Una goccia trasparente, lentamente, cominciò a scivolare sulla verde foglia carnosa.
Come una lente, mostrava al suo passaggio i particolari delle fibre, tingendo di smagliante smeraldo il suo interno. Pigramente si abbandonò, lasciandosi cadere fino alla costa centrale. Strisciò senza fretta, un’umida scia restava ad illuminare la strada percorsa.
Adagio raggiunse la fine, restò sospesa il tempo di un respiro per poi lasciarsi andare, leggera, nel vuoto, ricomposta in perfetta sfera, riflettendo l’intorno, morbidamente in volo.

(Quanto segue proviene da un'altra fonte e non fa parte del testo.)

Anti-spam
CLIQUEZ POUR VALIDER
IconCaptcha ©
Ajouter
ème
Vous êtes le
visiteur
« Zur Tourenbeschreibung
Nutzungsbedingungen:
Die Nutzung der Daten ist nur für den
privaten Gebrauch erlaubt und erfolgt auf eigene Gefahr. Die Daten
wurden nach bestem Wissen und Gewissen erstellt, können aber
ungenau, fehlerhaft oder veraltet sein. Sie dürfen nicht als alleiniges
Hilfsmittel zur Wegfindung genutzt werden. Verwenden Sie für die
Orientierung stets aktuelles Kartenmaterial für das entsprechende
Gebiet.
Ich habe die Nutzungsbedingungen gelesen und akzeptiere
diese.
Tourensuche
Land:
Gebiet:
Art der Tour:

Le mani seguivano il ritmico movimento della schiena procurato dal respiro, ascoltavano il tepore del lento scorrere del sangue sotto la pelle. Presero a muoversi lungo la colonna, senza fretta raggiunsero le natiche, le accarezzarono, le strinsero a fondo, con calma e fermezza, quasi a cercare il confine del dolore. Si sciolsero a poco a poco lenti fiumi di piacere e d’ ebbrezza, gradualmente uscirono dagli argini. Le dita li raggiunsero, si intinsero, si inebriarono del loro profumo, si scaldarono al loro tepore, a rilento cercarono, trovarono ed esplorarono angoli nascosti, schiusero senza fretta ogni piega, ogni anfratto. Un lago calmo di voluttà proteggeva l’entrata. Il membro, turgido ed eretto controllando la sua forza vi si immerse, pacatamente sparti le acque, le dighe si sgretolarono. Spinse ancora più in fondo, cercando l’abisso mentre a poco a poco l’onda cresceva, sempre più alta fino a chè, esausta, con fragore si disfece ricomponendo le acque nell’immenso infinito oceano dei sensi. La goccia dolcemente si posò al suolo, si disciolse nella terra e lentamente ricominciò il suo viaggio.